Fuse Ensemble: The Music of Gina Biver

Record and Artist Details

Composer or Director: Gina Biver

Genre:

Chamber

Label: Navona

Media Format: CD or Download

Media Runtime: 44

Mastering:

DDD

Catalogue Number: RR7993

RR7993. The Music of Gina Biver

Tracks:

Composition Artist Credit
Mirror Gina Biver, Composer
Fuse Ensemble
Gina Biver, Composer
Girl Walking Gina Biver, Composer
Gina Biver, Composer
We meet ourselves Gina Biver, Composer
Fuse Ensemble
Gina Biver, Composer
The Cellar Door Gina Biver, Composer
Gina Biver, Composer
No Matter Where Gina Biver, Composer
Fuse Ensemble
Gina Biver, Composer
Gina Biver is a musical force of nature: electroacoustic composer, producer, electric guitarist and director of the Washington DC-based Fuse Ensemble she helped found 10 years ago. Although a busy composer of multimedia works – whether for film, kinetic sculptures, dance – the five works gathered here were written for the Fuse Ensemble to play, with the composer one of the two vocalists in Mirror (2012; the other is the late Colette Inez, whose poem ‘Empress in the Mirror’ was the inspiration for the work). Biver is also the guitarist in Girl, Walking (2014), an at times enchanting quartet for flute, electric guitar, bass and ‘found percussion’.

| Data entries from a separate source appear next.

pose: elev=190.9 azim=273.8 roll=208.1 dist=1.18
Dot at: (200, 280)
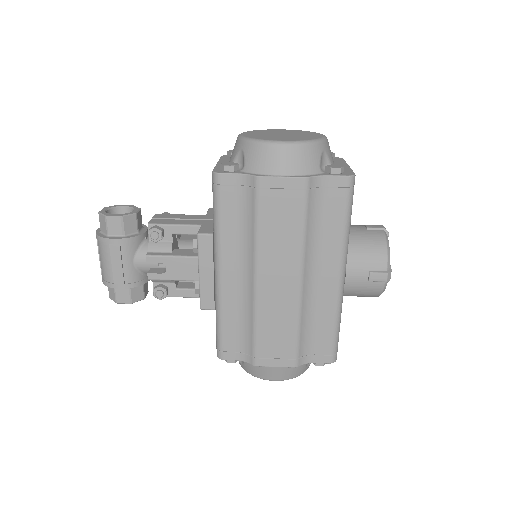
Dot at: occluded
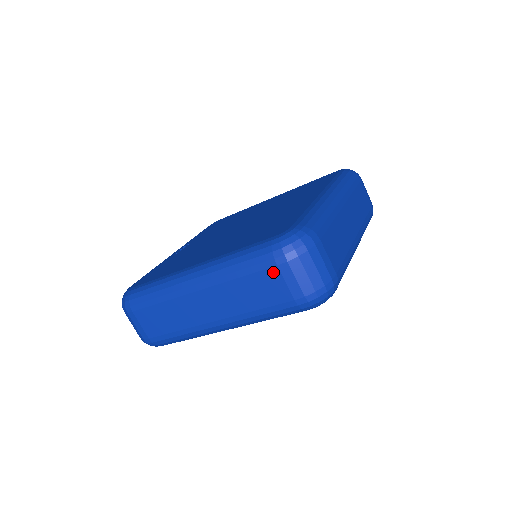
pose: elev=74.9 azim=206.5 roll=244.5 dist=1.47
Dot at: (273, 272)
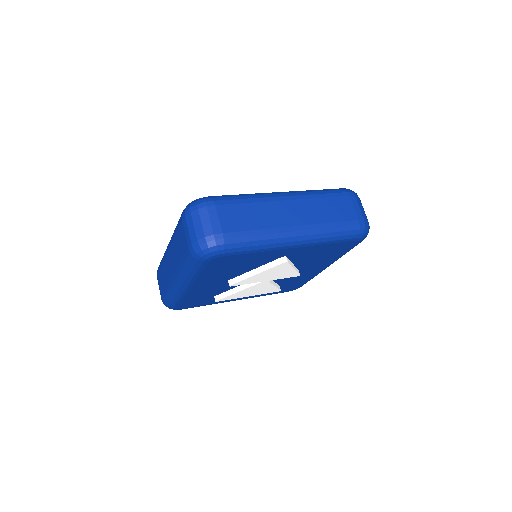
Dot at: (182, 226)
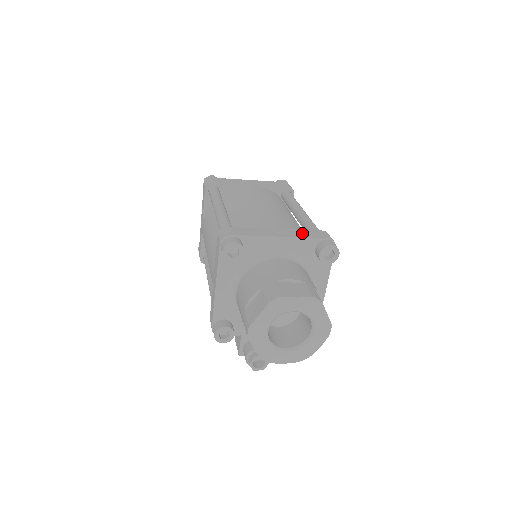
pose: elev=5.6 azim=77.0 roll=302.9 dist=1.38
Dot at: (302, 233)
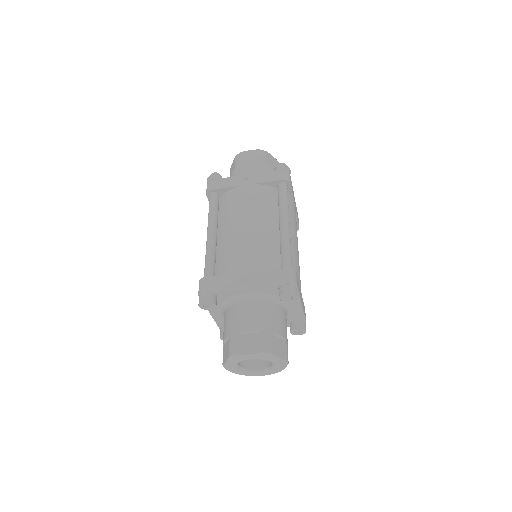
Dot at: (266, 277)
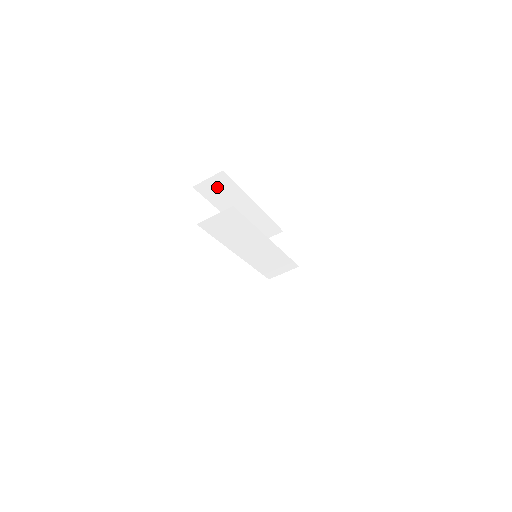
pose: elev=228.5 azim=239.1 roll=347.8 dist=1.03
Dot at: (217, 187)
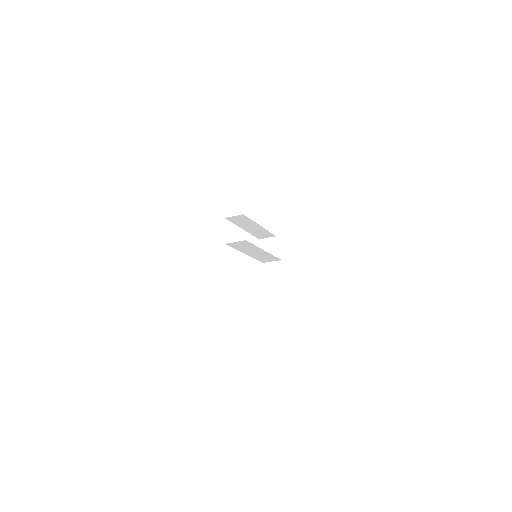
Dot at: (239, 219)
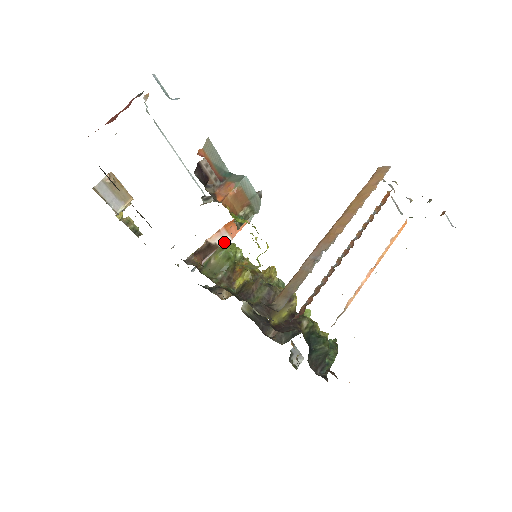
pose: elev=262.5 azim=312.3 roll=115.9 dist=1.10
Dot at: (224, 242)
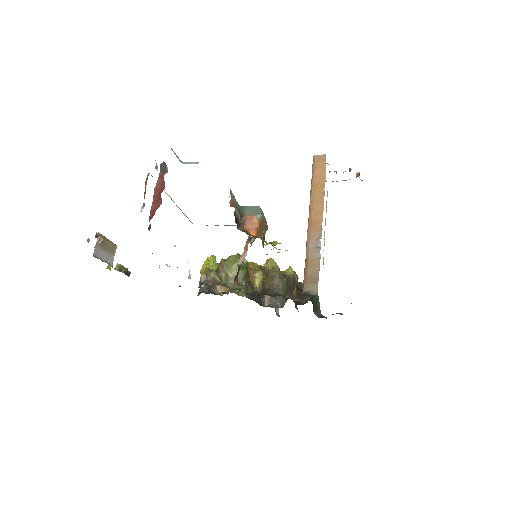
Dot at: (243, 259)
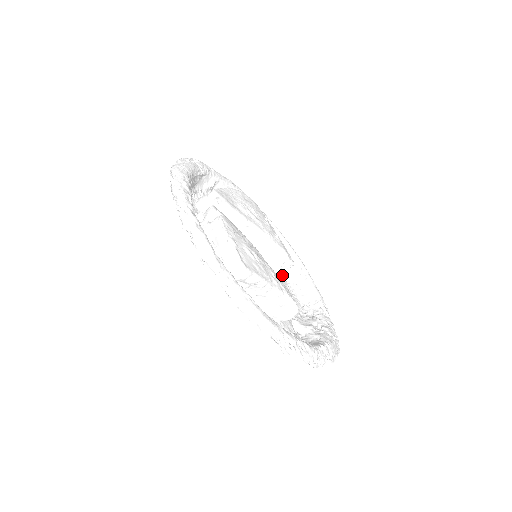
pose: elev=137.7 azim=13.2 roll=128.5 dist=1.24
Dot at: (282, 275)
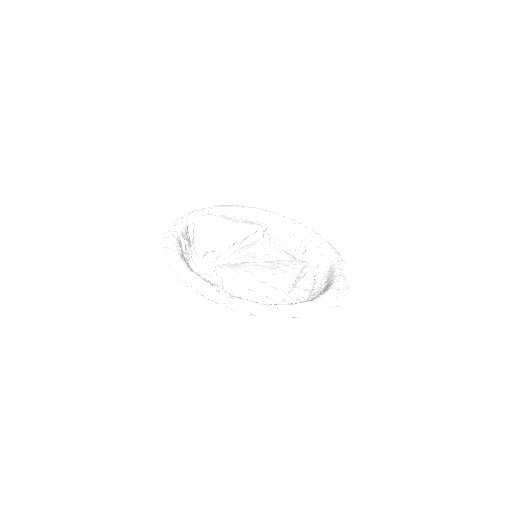
Dot at: (267, 239)
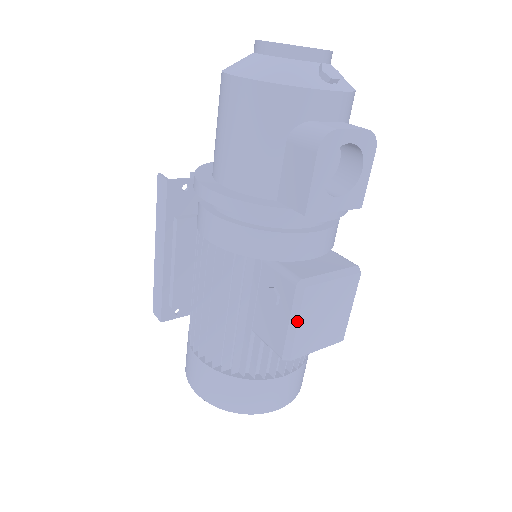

Biver’s brand of electroacoustic music leans stylistically more to crossover idioms than to the type created by, for example, Pierre Schaeffer, Nono or Stockhausen. As with these exemplars from an earlier generation, Biver’s music has a strong element of improvisation, a co creation with the performers from a pre set template. No Matter Where (2010) and Girl, Walking are fine examples of her idiom, though the combination in the latter of electric guitar and flute gives it the atmosphere of a 1970s film track. In the marimba solo We Meet Ourselves (2015), percussionist-dedicatee Scott Dean partners himself with a ‘triggered audio’ of pre-recorded samples. The Cellar Door is a duo inspired by Jung where the live cello and piano instrumentalists represent the conscious element, and the audio track (of a waterphone) the unconscious.

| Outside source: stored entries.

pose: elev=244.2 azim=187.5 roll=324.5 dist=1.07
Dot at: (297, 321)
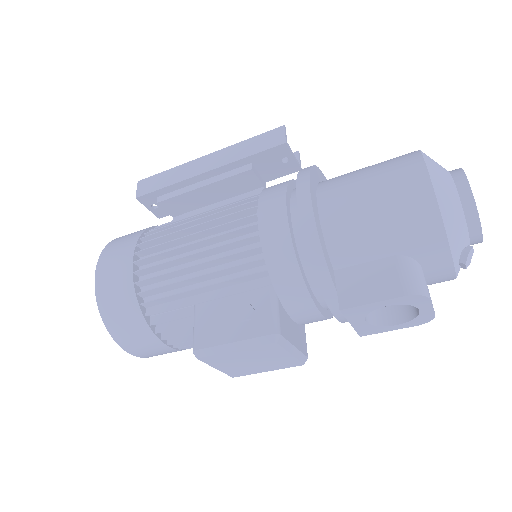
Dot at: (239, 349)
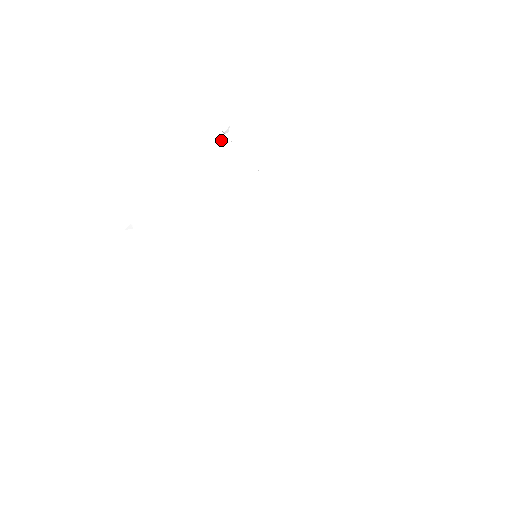
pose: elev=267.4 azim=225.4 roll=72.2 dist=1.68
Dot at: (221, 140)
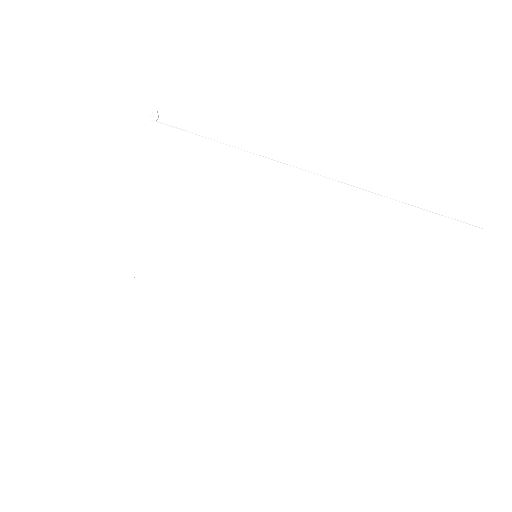
Dot at: (154, 131)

On a more negative note, Biver’s music relies overmuch on repetition. Ostinato patterns drive the music forwards but too often merely mark time rather than truly develop; similarly, her harmonic language is rather static and unadventurous. There is plenty to enjoy, with such well-prepared performances, but the overall impression is of a short-measure disc of works which outlast their material.